«Зарядку» прусской державной идеи националистическими эмоциями Бисмарк считал чрезвычайно опасной, но не мог сдержать ни до, ни после отставки. Эта тенденция все чаще проявлялась в выступлениях социальных и политических сил, задающих тон в общественном мнении Германии, и привела — как бы на другом, гораздо более опасном уровне — к новому вызову Европе, подобно революции 1848 года. Однако теперь, вследствие соединения пропаганды «пангерманской» и «центральноевропейской» идеи с прусско-германской государственной властью, во взрывчатой атмосфере «мировой политики» вильгельмовского образца это закончилось вначале реальной изоляцией империи в Европе, а затем «бегством вперед», в войну за «мировое господство или смерть».

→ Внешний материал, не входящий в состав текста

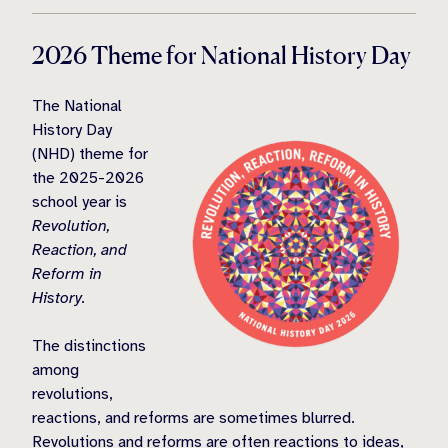
2026 Theme for National History Day
The National
History Day
(NHD) theme for
the 2025-2026
school year is
Revolution,
Reaction, and
Reform in
History.
The distinctions
among
revolutions,
reactions, and reforms are sometimes blurred.
Revolutions and reforms are often reactions to ideas,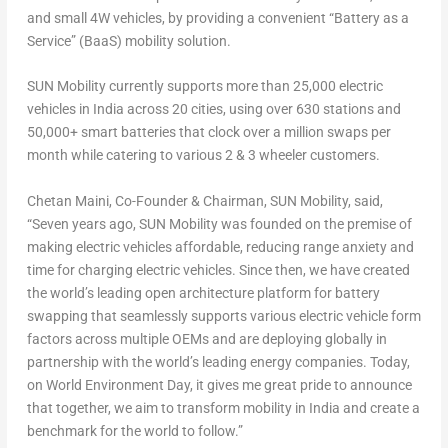
and small 4W vehicles, by providing a convenient “Battery as a
Service” (BaaS) mobility solution.
SUN Mobility currently supports more than 25,000 electric
vehicles in
India
across 20 cities, using over 630 stations and
50,000+ smart batteries that clock over a million swaps per
month while catering to various 2 & 3 wheeler customers.
Chetan Maini
, Co-Founder & Chairman,
SUN Mobility
, said,
“Seven years ago, SUN Mobility was founded on the premise of
making electric vehicles affordable, reducing range anxiety and
time for charging electric vehicles. Since then, we have created
the world’s leading open architecture platform for battery
swapping that seamlessly supports various electric vehicle form
factors across multiple OEMs and are deploying globally in
partnership with the world’s leading energy companies. Today,
on World Environment Day, it gives me great pride to announce
that together, we aim to transform mobility in
India
and create a
benchmark for the world to follow
.”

Национальное единство в 1918 году пережило поражение в мировой войне и конец монархий в Германии. Это стало подтверждением интегрирующей силы национального государства, которая отчетливо проявилась, выйдя за пределы той чисто инструментальной роли, которую отводил ей Бисмарк, и преодолев социальные барьеры. Критика Бисмарка проникла в историческую науку из политической повседневности шестидесятых, семидесятых и восьмидесятых годов через публицистику и поэтому постепенно стала более тонкой. Критические голоса раздавались со стороны католиков-пангерманистов, левых либералов и социалистов. Существовало несравнимо большее количество популярной, рассчитанной на массового читателя и активно воздействующей на него литературы, которая восхваляла и возвеличивала Бисмарка, но грешила недопониманием и изображала его «милитаристом» и националистом-вильгельмистом. Критика продолжалась (параллельно с восхвалением в литературе) и в Веймарской республике. Однако в ходе дискуссии касательно «лжи об ответственности за войну» 1914 года на передний план научного «образа» Бисмарка выдвинулась его политика в период после 1871 года, направленная на сохранение мира. Она предстает перед нами в документах, опубликованных в первых шести томах издания «Большая политика европейских кабинетов в 1871–1914 гг.». Внутриполитическая же и социальная проблематика деятельности канцлера отодвигаются на задний план.
Военная, политическая и моральная катастрофа, в которую вверг немцев Гитлер, в ходе второй мировой войны привела к разрушению европейского центра как самостоятельной объединяющей силы. Это произошло под действием мощи фланговых держав, принявших брошенный им вызов и продвинувшихся до самого центра континента. Окончательный крах созданной Бисмарком империи и ее положения великой державы снова внес в повестку дня дискуссии вокруг фигуры канцлера ряд принципиальных проблем. Насколько глубоко в его деятельности, революционной во всем, что касалось власти и политики, и консервативной в социальной сфере, следует искать корни роковых событий? Был ли путь, пройденный Германией от Бисмарка до Гитлера, гладким и была ли катастрофа предопределена с самого начала? Какие и насколько прочные параллели можно провести между ними и что отделяет того, кто создал империю, от того, кто империю погубил? Однако чем дальше отодвигаются от нас даты 1866–1871 и 1945, начало и конец существования политически суверенной великой германской державы, тем все более прочную почву приобретает под собой до обидного рациональное мнение о том, что возможность решения «немецкого вопроса», которую сумел использовать Бисмарк в решающей ситуации 1862–1871 гг, и которая позволила большинству немцев на протяжении трех четвертей столетия накапливать опыт существования в рамках великой державы, связана с совершенно определенной расстановкой сил на европейской арене, ограничена во времени («открывшейся» в 1854–1856 годах и вновь «закрывшейся» в 1945 году — сокращенно назовем ее так — «ситуацией Крымской войны»), а поэтому безвозвратно утрачена и никогда больше не повторится. Однако невозможно уйти ни от этого опыта, ни от его последствий как положительных, так и отрицательных. Они объединяют всех немцев, независимо от восхищенного, почтительного, сдержанного или отрицательного отношения, с Бисмарком, основателем великой державы — Германской империи.